SOURCE DATA →
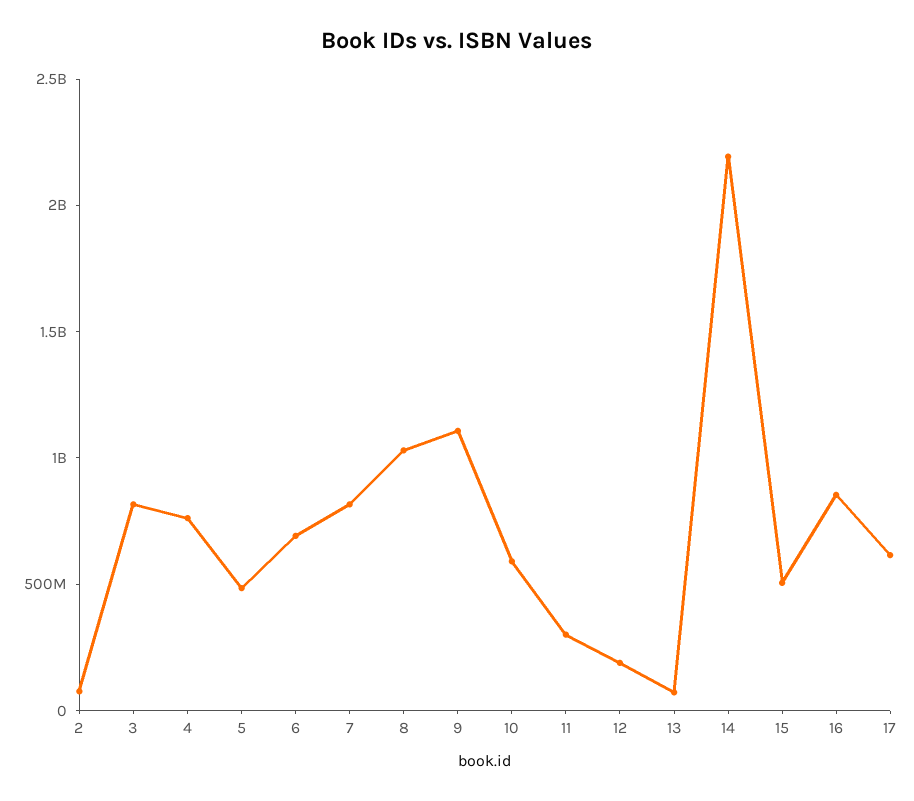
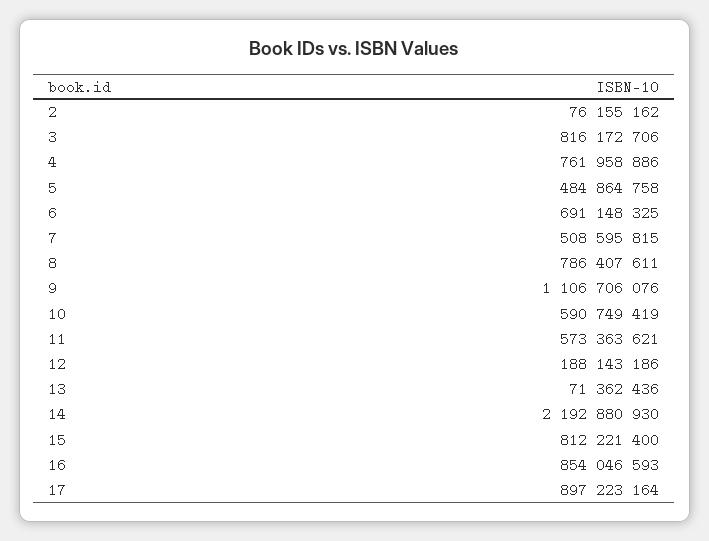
  {
    "2": 76155162,
    "3": 816172706,
    "4": 761958886,
    "5": 484864758,
    "6": 691148325,
-   "7": 800000000,
+   "7": 508595815,
-   "8": 1000000000,
+   "8": 786407611,
    "9": 1106706076,
    "10": 590749419,
-   "11": 300000000,
+   "11": 573363621,
    "12": 188143186,
    "13": 71362436,
    "14": 2192880930,
-   "15": 500000000,
+   "15": 812221400,
    "16": 854046593,
-   "17": 600000000
+   "17": 897223164
  }

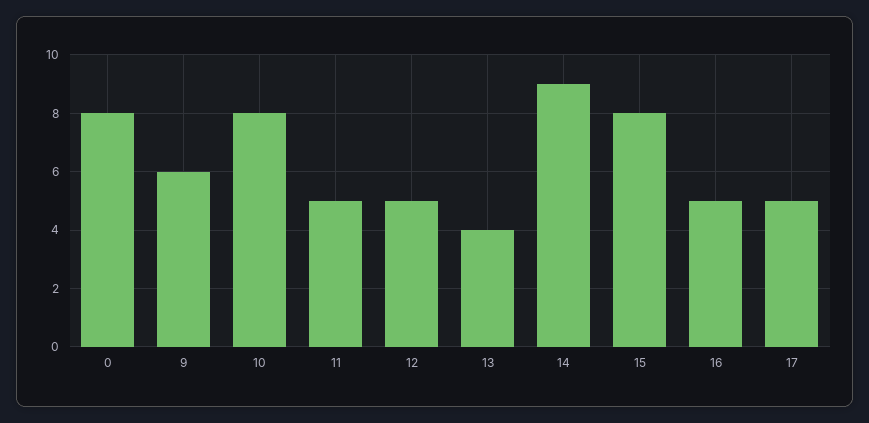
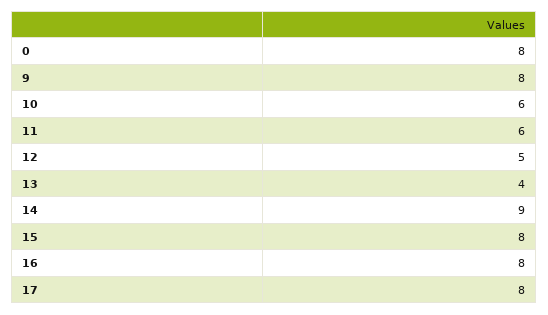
  {
    "0": 8,
-   "9": 6,
+   "9": 8,
-   "10": 8,
+   "10": 6,
-   "11": 5,
+   "11": 6,
    "12": 5,
    "13": 4,
    "14": 9,
    "15": 8,
-   "16": 5,
+   "16": 8,
-   "17": 5
+   "17": 8
  }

GOAL OF THE EXERCISE → Exactly as they stand, set down all of the entries above, minus every picture.

SOLUTION TO THE PROBLEM →
  {
    "2": 76155162,
    "3": 816172706,
    "4": 761958886,
    "5": 484864758,
    "6": 691148325,
-   "7": 800000000,
+   "7": 508595815,
-   "8": 1000000000,
+   "8": 786407611,
    "9": 1106706076,
    "10": 590749419,
-   "11": 300000000,
+   "11": 573363621,
    "12": 188143186,
    "13": 71362436,
    "14": 2192880930,
-   "15": 500000000,
+   "15": 812221400,
    "16": 854046593,
-   "17": 600000000
+   "17": 897223164
  }

  {
    "0": 8,
-   "9": 6,
+   "9": 8,
-   "10": 8,
+   "10": 6,
-   "11": 5,
+   "11": 6,
    "12": 5,
    "13": 4,
    "14": 9,
    "15": 8,
-   "16": 5,
+   "16": 8,
-   "17": 5
+   "17": 8
  }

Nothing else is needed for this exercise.